▶ [Source data]

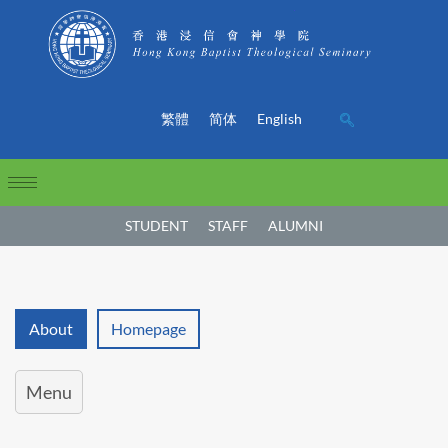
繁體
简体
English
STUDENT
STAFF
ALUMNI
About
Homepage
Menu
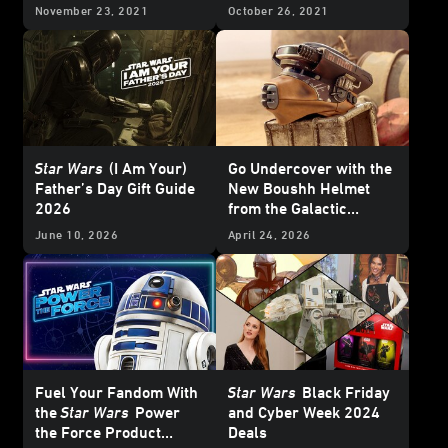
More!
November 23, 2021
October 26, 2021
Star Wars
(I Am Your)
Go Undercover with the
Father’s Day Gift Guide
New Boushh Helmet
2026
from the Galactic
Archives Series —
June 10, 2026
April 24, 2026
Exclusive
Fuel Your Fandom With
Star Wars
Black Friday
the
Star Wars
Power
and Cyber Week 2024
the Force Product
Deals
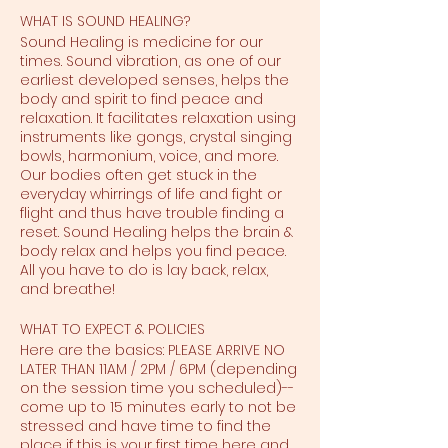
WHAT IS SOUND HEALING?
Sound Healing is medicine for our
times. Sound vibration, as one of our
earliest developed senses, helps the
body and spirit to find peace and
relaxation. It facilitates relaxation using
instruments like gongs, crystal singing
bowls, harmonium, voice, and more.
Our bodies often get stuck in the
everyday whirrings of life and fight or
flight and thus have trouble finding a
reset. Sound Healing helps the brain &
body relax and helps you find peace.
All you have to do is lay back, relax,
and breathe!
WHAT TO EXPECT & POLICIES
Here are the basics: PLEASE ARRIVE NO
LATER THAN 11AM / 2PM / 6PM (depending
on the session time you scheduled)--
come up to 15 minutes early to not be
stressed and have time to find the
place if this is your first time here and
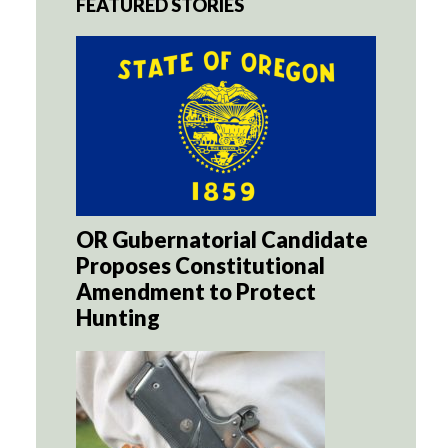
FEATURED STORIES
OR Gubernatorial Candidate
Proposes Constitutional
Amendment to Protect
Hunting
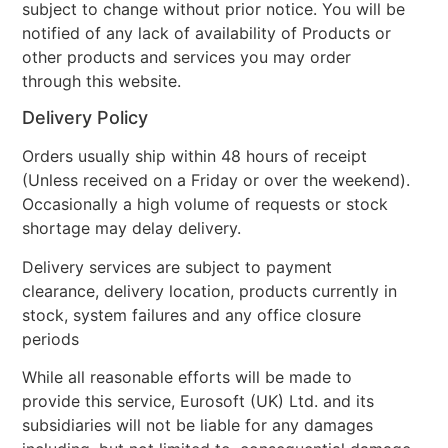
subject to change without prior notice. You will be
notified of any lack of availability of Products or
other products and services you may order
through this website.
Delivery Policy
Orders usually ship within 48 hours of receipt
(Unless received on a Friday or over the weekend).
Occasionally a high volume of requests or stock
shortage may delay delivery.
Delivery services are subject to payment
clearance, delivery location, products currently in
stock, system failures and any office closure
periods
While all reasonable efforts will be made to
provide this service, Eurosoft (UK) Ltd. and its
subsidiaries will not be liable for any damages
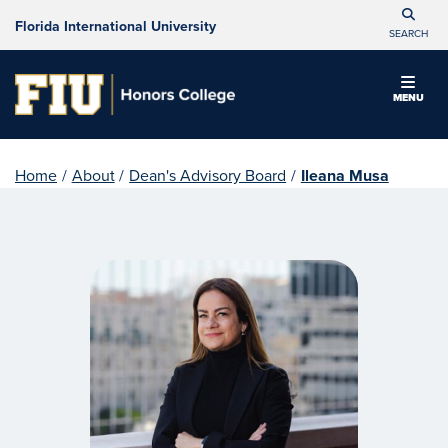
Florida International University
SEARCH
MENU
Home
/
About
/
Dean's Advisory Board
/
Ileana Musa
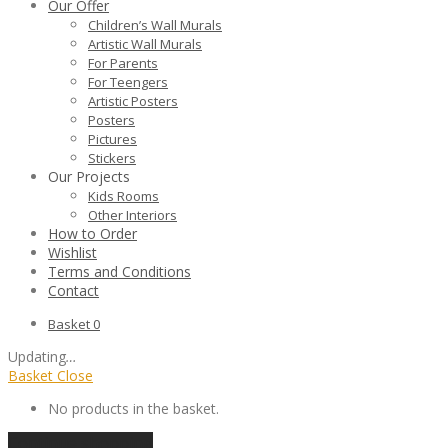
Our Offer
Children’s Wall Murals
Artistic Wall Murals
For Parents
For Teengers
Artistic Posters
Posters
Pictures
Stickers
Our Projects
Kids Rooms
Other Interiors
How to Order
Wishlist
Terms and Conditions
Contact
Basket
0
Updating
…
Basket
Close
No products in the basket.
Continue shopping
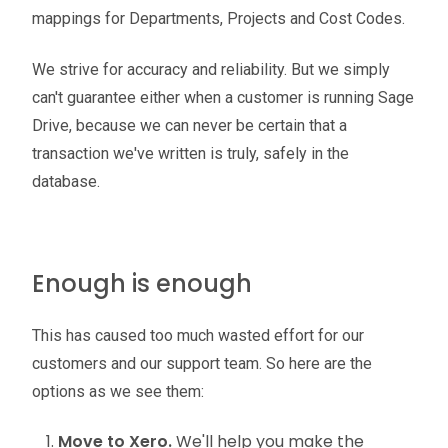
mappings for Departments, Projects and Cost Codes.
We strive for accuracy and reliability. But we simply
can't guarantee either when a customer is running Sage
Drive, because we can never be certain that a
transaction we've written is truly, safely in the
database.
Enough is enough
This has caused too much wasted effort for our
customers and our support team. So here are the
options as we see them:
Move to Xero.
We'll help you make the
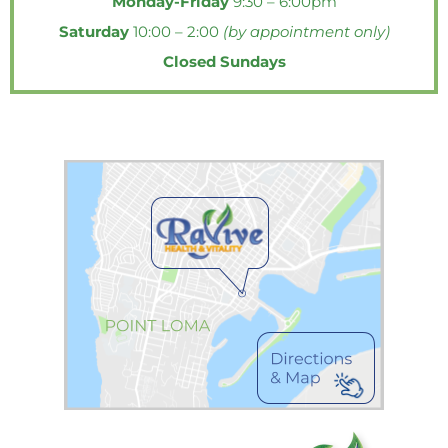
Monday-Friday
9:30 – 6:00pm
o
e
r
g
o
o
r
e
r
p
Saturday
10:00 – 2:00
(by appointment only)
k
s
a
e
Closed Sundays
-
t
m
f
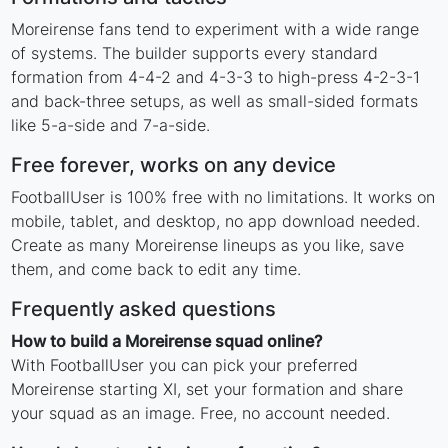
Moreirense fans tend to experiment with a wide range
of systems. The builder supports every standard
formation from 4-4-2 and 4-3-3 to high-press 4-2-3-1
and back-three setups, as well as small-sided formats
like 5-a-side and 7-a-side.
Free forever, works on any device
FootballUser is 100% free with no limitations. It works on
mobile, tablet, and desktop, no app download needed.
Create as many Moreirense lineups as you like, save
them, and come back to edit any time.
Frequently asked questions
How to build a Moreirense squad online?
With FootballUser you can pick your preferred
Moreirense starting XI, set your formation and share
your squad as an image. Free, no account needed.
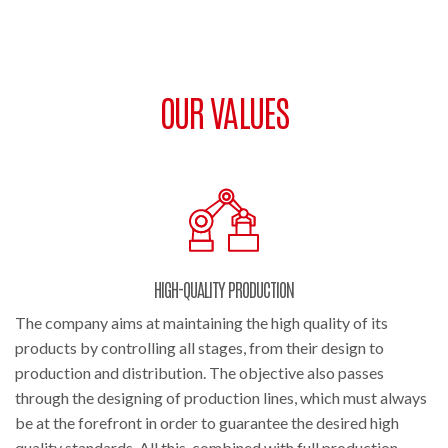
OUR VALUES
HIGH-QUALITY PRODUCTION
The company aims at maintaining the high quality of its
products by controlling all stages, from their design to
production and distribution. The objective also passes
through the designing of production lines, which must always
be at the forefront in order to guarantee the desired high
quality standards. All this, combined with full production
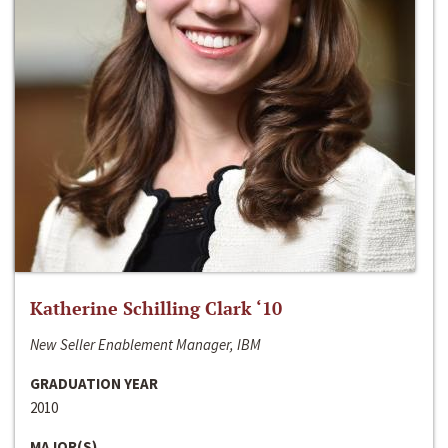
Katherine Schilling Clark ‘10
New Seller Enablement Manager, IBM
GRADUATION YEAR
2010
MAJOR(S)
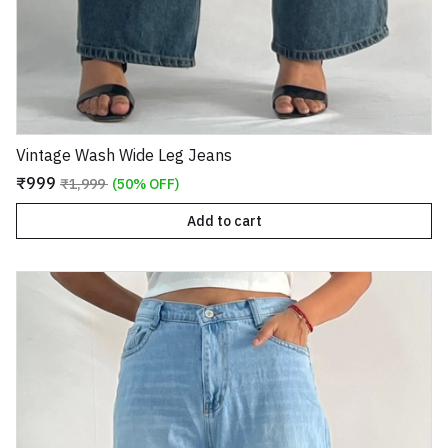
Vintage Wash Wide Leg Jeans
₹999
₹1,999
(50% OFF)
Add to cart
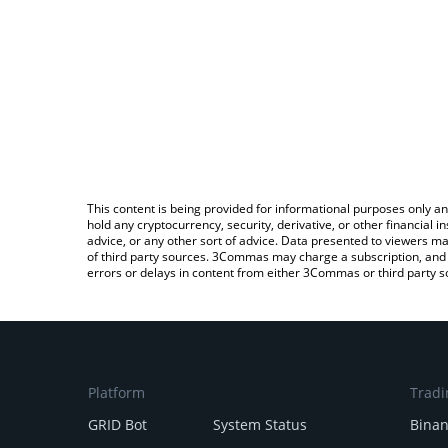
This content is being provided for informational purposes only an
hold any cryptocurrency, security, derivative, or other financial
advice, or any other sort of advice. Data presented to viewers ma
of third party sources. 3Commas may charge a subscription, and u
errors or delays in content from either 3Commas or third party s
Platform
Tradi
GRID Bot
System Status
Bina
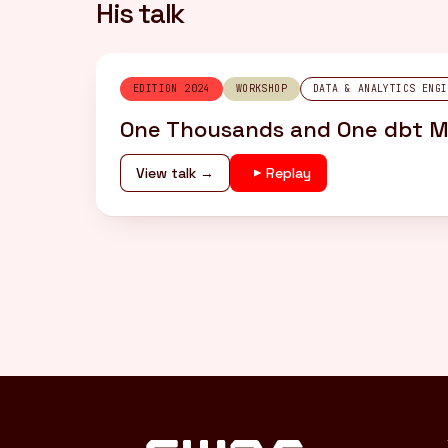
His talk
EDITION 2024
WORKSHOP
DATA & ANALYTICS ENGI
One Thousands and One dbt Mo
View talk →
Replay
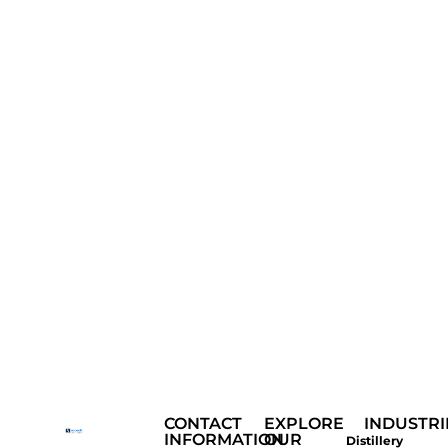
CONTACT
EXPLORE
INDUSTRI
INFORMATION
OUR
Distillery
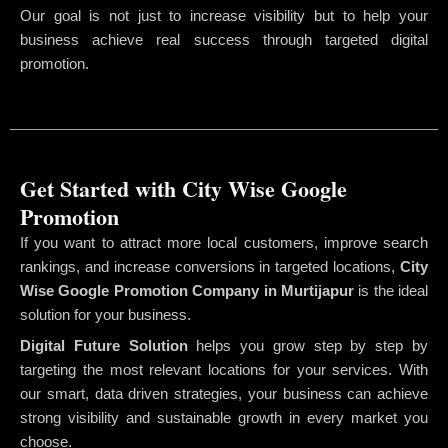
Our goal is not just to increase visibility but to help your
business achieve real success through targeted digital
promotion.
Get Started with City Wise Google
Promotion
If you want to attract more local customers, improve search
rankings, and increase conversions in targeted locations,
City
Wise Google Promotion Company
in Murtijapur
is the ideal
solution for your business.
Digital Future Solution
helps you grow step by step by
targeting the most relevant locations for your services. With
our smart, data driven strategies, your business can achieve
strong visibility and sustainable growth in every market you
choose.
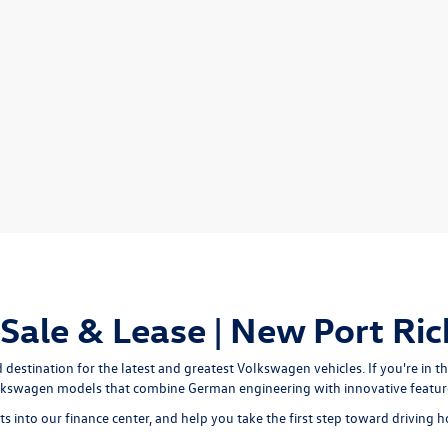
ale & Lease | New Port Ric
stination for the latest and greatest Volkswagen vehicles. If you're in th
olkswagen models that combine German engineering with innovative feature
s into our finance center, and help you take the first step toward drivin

▶ [What is being asked] Every line of the data above should be returned exactly, with the pictures removed.

▶ [Completed exercise]
繁體
简体
English
STUDENT
STAFF
ALUMNI
About
Homepage
Menu
More!
November 23, 2021
October 26, 2021
Star Wars
(I Am Your)
Go Undercover with the
Father’s Day Gift Guide
New Boushh Helmet
2026
from the Galactic
Archives Series —
June 10, 2026
April 24, 2026
Exclusive
Fuel Your Fandom With
Star Wars
Black Friday
the
Star Wars
Power
and Cyber Week 2024
the Force Product
Deals
WHAT IS SOUND HEALING?
Sound Healing is medicine for our
times. Sound vibration, as one of our
earliest developed senses, helps the
body and spirit to find peace and
relaxation. It facilitates relaxation using
instruments like gongs, crystal singing
bowls, harmonium, voice, and more.
Our bodies often get stuck in the
everyday whirrings of life and fight or
flight and thus have trouble finding a
reset. Sound Healing helps the brain &
body relax and helps you find peace.
All you have to do is lay back, relax,
and breathe!
WHAT TO EXPECT & POLICIES
Here are the basics: PLEASE ARRIVE NO
LATER THAN 11AM / 2PM / 6PM (depending
on the session time you scheduled)--
come up to 15 minutes early to not be
stressed and have time to find the
place if this is your first time here and
FEATURED STORIES
OR Gubernatorial Candidate
Proposes Constitutional
Amendment to Protect
Hunting
subject to change without prior notice. You will be
notified of any lack of availability of Products or
other products and services you may order
through this website.
Delivery Policy
Orders usually ship within 48 hours of receipt
(Unless received on a Friday or over the weekend).
Occasionally a high volume of requests or stock
shortage may delay delivery.
Delivery services are subject to payment
clearance, delivery location, products currently in
stock, system failures and any office closure
periods
While all reasonable efforts will be made to
provide this service, Eurosoft (UK) Ltd. and its
subsidiaries will not be liable for any damages
Florida International University
SEARCH
MENU
Home
/
About
/
Dean's Advisory Board
/
Ileana Musa
Our Offer
Children’s Wall Murals
Artistic Wall Murals
For Parents
For Teengers
Artistic Posters
Posters
Pictures
Stickers
Our Projects
Kids Rooms
Other Interiors
How to Order
Wishlist
Terms and Conditions
Contact
Basket
0
Updating
…
Basket
Close
No products in the basket.
Continue shopping
mappings for Departments, Projects and Cost Codes.
We strive for accuracy and reliability. But we simply
can't guarantee either when a customer is running Sage
Drive, because we can never be certain that a
transaction we've written is truly, safely in the
database.
Enough is enough
This has caused too much wasted effort for our
customers and our support team. So here are the
options as we see them:
Move to Xero.
We'll help you make the
Monday-Friday
9:30 – 6:00pm
o
e
r
g
o
o
r
e
r
p
Saturday
10:00 – 2:00
(by appointment only)
k
s
a
e
Closed Sundays
-
t
m
f
Moreirense fans tend to experiment with a wide range
of systems. The builder supports every standard
formation from 4-4-2 and 4-3-3 to high-press 4-2-3-1
and back-three setups, as well as small-sided formats
like 5-a-side and 7-a-side.
Free forever, works on any device
FootballUser is 100% free with no limitations. It works on
mobile, tablet, and desktop, no app download needed.
Create as many Moreirense lineups as you like, save
them, and come back to edit any time.
Frequently asked questions
How to build a Moreirense squad online?
With FootballUser you can pick your preferred
Moreirense starting XI, set your formation and share
your squad as an image. Free, no account needed.
OUR VALUES
HIGH-QUALITY PRODUCTION
The company aims at maintaining the high quality of its
products by controlling all stages, from their design to
production and distribution. The objective also passes
through the designing of production lines, which must always
be at the forefront in order to guarantee the desired high
quality standards. All this, combined with full production
Katherine Schilling Clark ‘10
New Seller Enablement Manager, IBM
GRADUATION YEAR
2010
MAJOR(S)
Vintage Wash Wide Leg Jeans
₹999
₹1,999
(50% OFF)
Add to cart
This content is being provided for informational purposes only an
hold any cryptocurrency, security, derivative, or other financial
advice, or any other sort of advice. Data presented to viewers ma
of third party sources. 3Commas may charge a subscription, and u
errors or delays in content from either 3Commas or third party s
Platform
Tradi
GRID Bot
System Status
Bina
His talk
EDITION 2024
WORKSHOP
DATA & ANALYTICS ENGI
One Thousands and One dbt Mo
View talk →
Replay
CONTACT
EXPLORE
INDUSTRI
INFORMATION
OUR
Distillery
Our goal is not just to increase visibility but to help your
business achieve real success through targeted digital
promotion.
Get Started with City Wise Google
Promotion
If you want to attract more local customers, improve search
rankings, and increase conversions in targeted locations,
City
Wise Google Promotion Company
in Murtijapur
is the ideal
solution for your business.
Digital Future Solution
helps you grow step by step by
targeting the most relevant locations for your services. With
our smart, data driven strategies, your business can achieve
strong visibility and sustainable growth in every market you
choose.
ale & Lease | New Port Ric
stination for the latest and greatest Volkswagen vehicles. If you're in th
olkswagen models that combine German engineering with innovative feature
s into our finance center, and help you take the first step toward drivin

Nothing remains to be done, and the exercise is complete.